Pressure-autoregulation, CO2 reactivity and asymmetry of haemodynamic parameters in patients with carotid artery stenotic disease. A clinical appraisal.
Gooskens I., Schmidt EA., Czosnyka M., Piechnik SK., Smielewski P., Kirkpatrick PJ., Pickard JD.
OBJECTIVES: Patients with carotid artery stenotic disease and poor cerebral haemodynamic reserve are in increased risk of stroke. Haemodynamic reserve can be estimated by measuring cerebrovascular reactivity induced by breathing CO2 and pressure-autoregulation by analyzing spontaneous slow fluctuation in arterial pressure and MCA blood flow velocity. We evaluated the relationship between clinical status, CO2 reactivity, pressure-autoregulation and other haemodynamic variables derived from Transcranial Doppler ultrasonography in patients with carotid artery disease. METHODS: 38 patients were investigated. Arterial pressure and blood flow velocity were monitored during CO2 reactivity tests. Arterial pressure-corrected and non-corrected indices of CO2 reactivity were calculated to compare an influence of rise in arterial pressure during the test. The pressure-autoregulation index was calculated as correlation coefficient between slow waves in blood flow velocity and arterial pressure.

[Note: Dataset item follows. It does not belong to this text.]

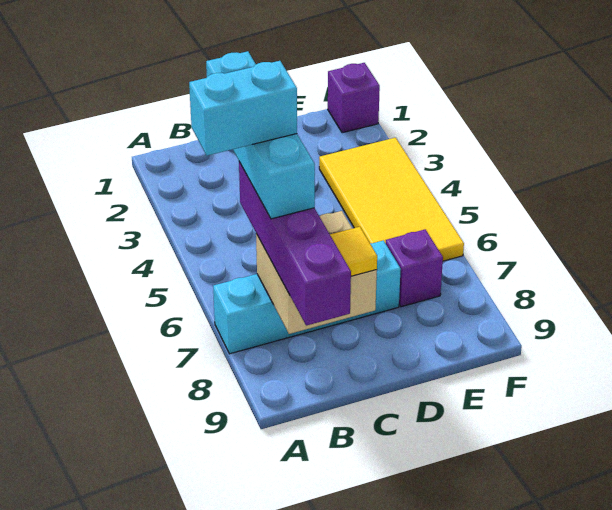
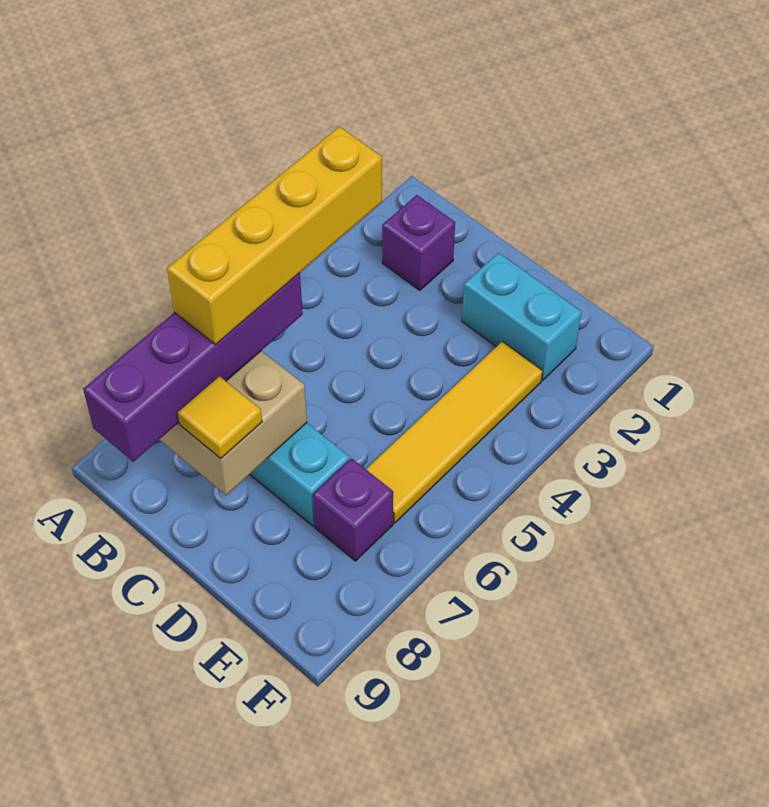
cyan 1x2 brick [189,61,297,156] -> cyan 1x2 brick moved to [462,253,581,381]
cyan 1x4 brick [206,51,315,219] -> yellow 1x4 brick [167,127,382,344]
yellow 2x4 tile [319,138,464,261] -> yellow 1x4 tile [366,341,542,523]
purple 1x1 brick [328,63,380,133] -> purple 1x1 brick moved to [382,195,455,290]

RESULTS: The increase in CO2 produced a consistent rise in arterial pressure and blood flow velocity and weakened the pressure autoregulation. The value of pressure-corrected CO2 reactivity was lower (p<0.0001) than the non-corrected one, indicating that the rise in arterial pressure during the test tends to over-estimate CO2 reactivity. The pressure-corrected reactivity was correlated with pressure autoregulation (r=-0.46; p<0.005). Both CO2 reactivity and pressure-autoregulation index correlated with a degree of carotid artery stenosis. Side-to-side difference of TCD pulsatility index demonstrated a close relationship with the asymmetry of stenosis (r=-0.61; p<0.0002) and symptoms (r=-0.49; p<0.003). CONCLUSIONS: When calculating CO2 reactivity in patients with carotid artery disease, changes in arterial pressure should be considered. Both CO2 reactivity and pressure-autoregulation describe the magnitude of haemodynamic deficit caused by stenosis, pulsatility index expresses the asymmetry of stenosis.